REQUEST 1 ->
Type out the blog post about the Ames Monument in full, with no changes.

EXCERPTED TEXT ->
-=-=-
Showing posts with label Freemasonry. Show all posts
Showing posts with label Freemasonry. Show all posts

Monday, December 1, 2014

This Audacity of Theirs Is Not New

                
"To plunder, to slaughter, to steal, these things they misname empire; and where they make a wasteland, they call it peace."

-Tacitus


Ames Monument, Laramie, Wyoming
           
Pictured above is the Ames Monument.  It is a pyramid, built on the highest point of the Union Pacific's Trans-Continental Railroad.  It is located about 20 miles east of Laramie, Wyoming at elevation 8,247 feet above sea level.  The pyramid was built by Henry Hobson Richardson while Augustus Saint-Gaudens designed the two 9 ft. relief portraits on the east and west sides respectively.  The faces are those of the Ames brothers, Oakes and Oliver.  One brother was a politician in Washington, the other a president of the Union Pacific Railroad.
-=-=-
RECORDS TO USE ->
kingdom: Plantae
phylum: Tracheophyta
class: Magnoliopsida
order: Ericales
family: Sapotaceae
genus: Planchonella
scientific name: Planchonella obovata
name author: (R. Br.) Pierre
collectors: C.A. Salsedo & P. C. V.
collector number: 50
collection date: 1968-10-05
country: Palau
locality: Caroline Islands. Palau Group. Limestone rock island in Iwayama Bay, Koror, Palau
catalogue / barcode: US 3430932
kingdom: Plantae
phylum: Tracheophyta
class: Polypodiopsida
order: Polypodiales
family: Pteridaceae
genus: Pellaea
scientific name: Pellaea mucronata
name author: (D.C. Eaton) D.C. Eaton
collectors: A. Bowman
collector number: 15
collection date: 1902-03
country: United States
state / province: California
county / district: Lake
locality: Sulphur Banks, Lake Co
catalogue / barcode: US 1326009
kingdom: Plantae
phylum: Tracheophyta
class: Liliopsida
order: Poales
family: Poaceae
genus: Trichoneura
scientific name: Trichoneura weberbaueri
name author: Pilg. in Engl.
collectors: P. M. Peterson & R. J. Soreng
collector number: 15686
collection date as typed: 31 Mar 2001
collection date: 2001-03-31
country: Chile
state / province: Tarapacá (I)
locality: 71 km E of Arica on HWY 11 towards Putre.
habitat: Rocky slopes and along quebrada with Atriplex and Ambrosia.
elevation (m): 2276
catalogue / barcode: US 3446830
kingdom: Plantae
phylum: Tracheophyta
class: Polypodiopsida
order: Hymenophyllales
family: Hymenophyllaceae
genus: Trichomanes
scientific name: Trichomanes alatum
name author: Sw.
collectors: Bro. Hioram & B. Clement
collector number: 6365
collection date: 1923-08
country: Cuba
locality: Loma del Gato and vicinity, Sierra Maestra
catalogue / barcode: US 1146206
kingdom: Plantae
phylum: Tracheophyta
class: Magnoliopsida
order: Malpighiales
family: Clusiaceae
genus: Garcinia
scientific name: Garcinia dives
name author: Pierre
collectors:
-=-=-
REQUEST 2 ->
Take the rows from the line containing "name author: Sw." through the end of the rows, and write them out again with "locality" swapped for "site" and nothing else altered. Give only those lines.

WRITTEN ANSWER 1 ->
Showing posts with label Freemasonry. Show all posts
Showing posts with label Freemasonry. Show all posts

Monday, December 1, 2014

This Audacity of Theirs Is Not New

                
"To plunder, to slaughter, to steal, these things they misname empire; and where they make a wasteland, they call it peace."

-Tacitus


Ames Monument, Laramie, Wyoming
           
Pictured above is the Ames Monument.  It is a pyramid, built on the highest point of the Union Pacific's Trans-Continental Railroad.  It is located about 20 miles east of Laramie, Wyoming at elevation 8,247 feet above sea level.  The pyramid was built by Henry Hobson Richardson while Augustus Saint-Gaudens designed the two 9 ft. relief portraits on the east and west sides respectively.  The faces are those of the Ames brothers, Oakes and Oliver.  One brother was a politician in Washington, the other a president of the Union Pacific Railroad.

WRITTEN ANSWER 2 ->
name author: Sw.
collectors: Bro. Hioram & B. Clement
collector number: 6365
collection date: 1923-08
country: Cuba
site: Loma del Gato and vicinity, Sierra Maestra
catalogue / barcode: US 1146206
kingdom: Plantae
phylum: Tracheophyta
class: Magnoliopsida
order: Malpighiales
family: Clusiaceae
genus: Garcinia
scientific name: Garcinia dives
name author: Pierre
collectors:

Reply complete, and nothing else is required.